Gegeven overzicht:

%%

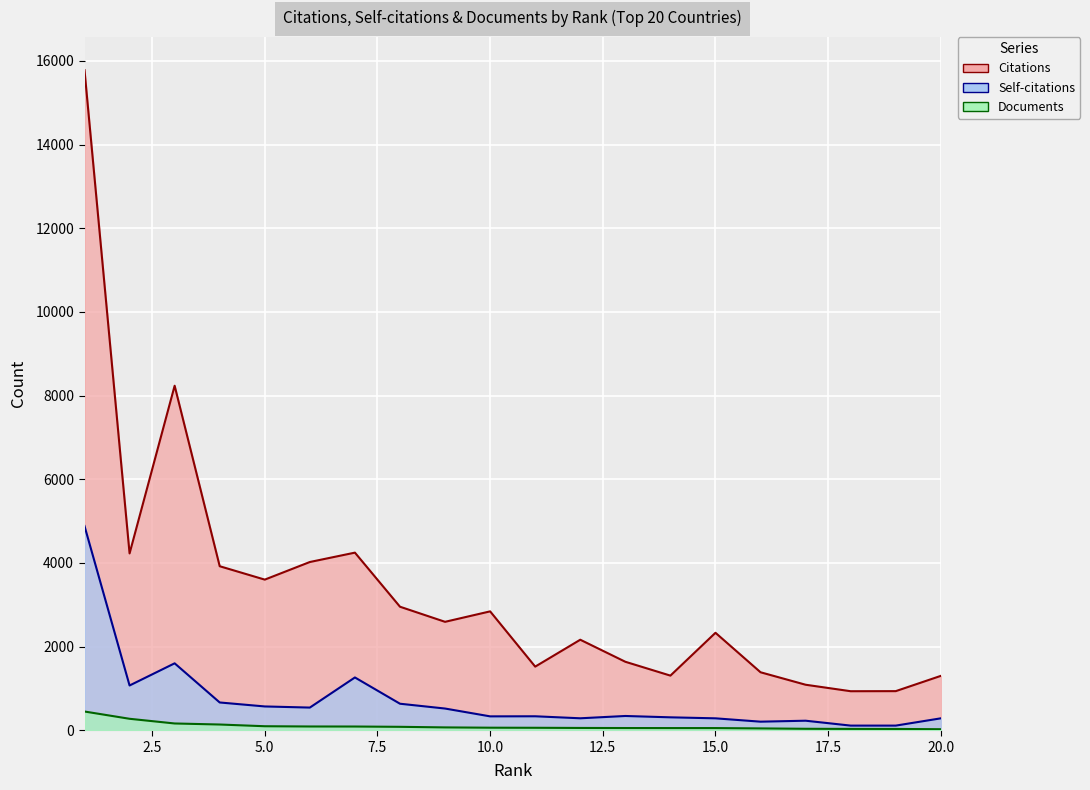

What is the approximate value of Self-citations at 12?

286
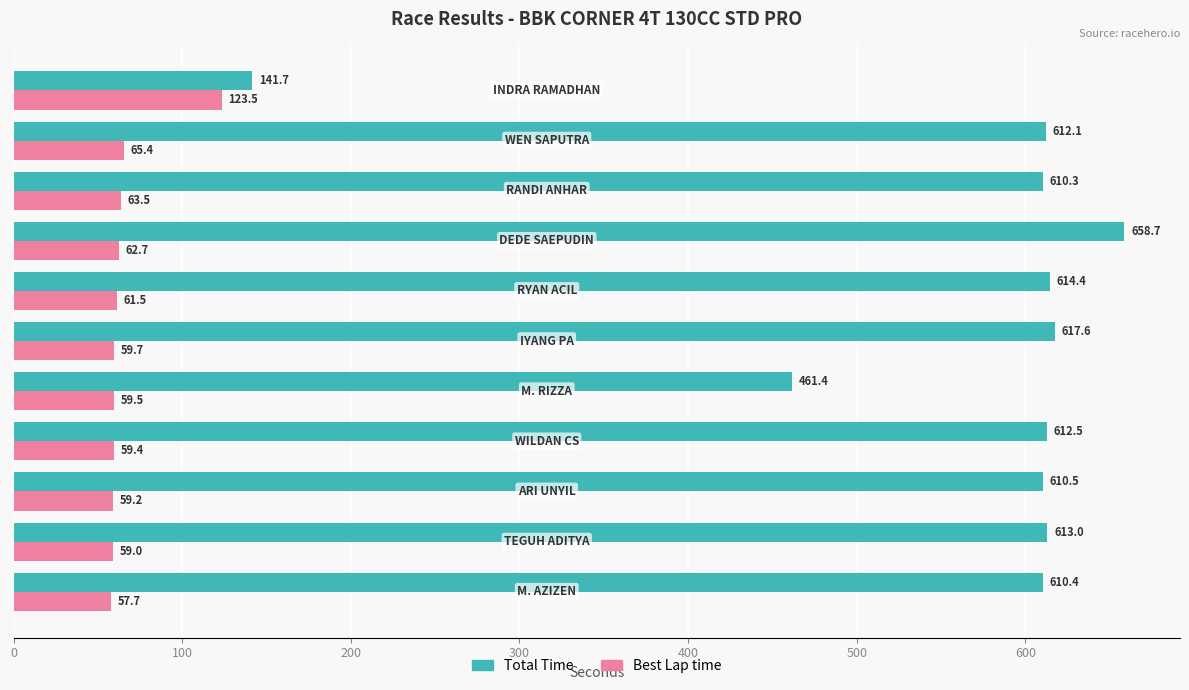

Which series has the widest spread of values?

Total Time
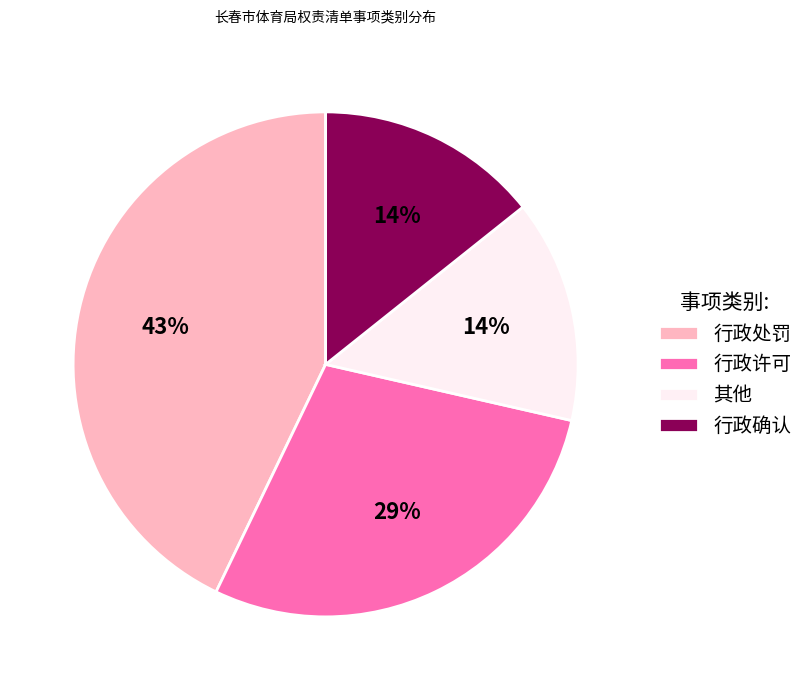

To the nearest percent, what is the difference between the 行政处罚 and 其他 slice percentages?

29%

%%

Opdracht: Zet alle regels van het overzicht hierboven als genummerde lijst, zonder de lege regels. Laat de afbeeldingen weg.

Antwoord:
1. What is the approximate value of Self-citations at 12?
2. 286
3. Which series has the widest spread of values?
4. Total Time
5. To the nearest percent, what is the difference between the 行政处罚 and 其他 slice percentages?
6. 29%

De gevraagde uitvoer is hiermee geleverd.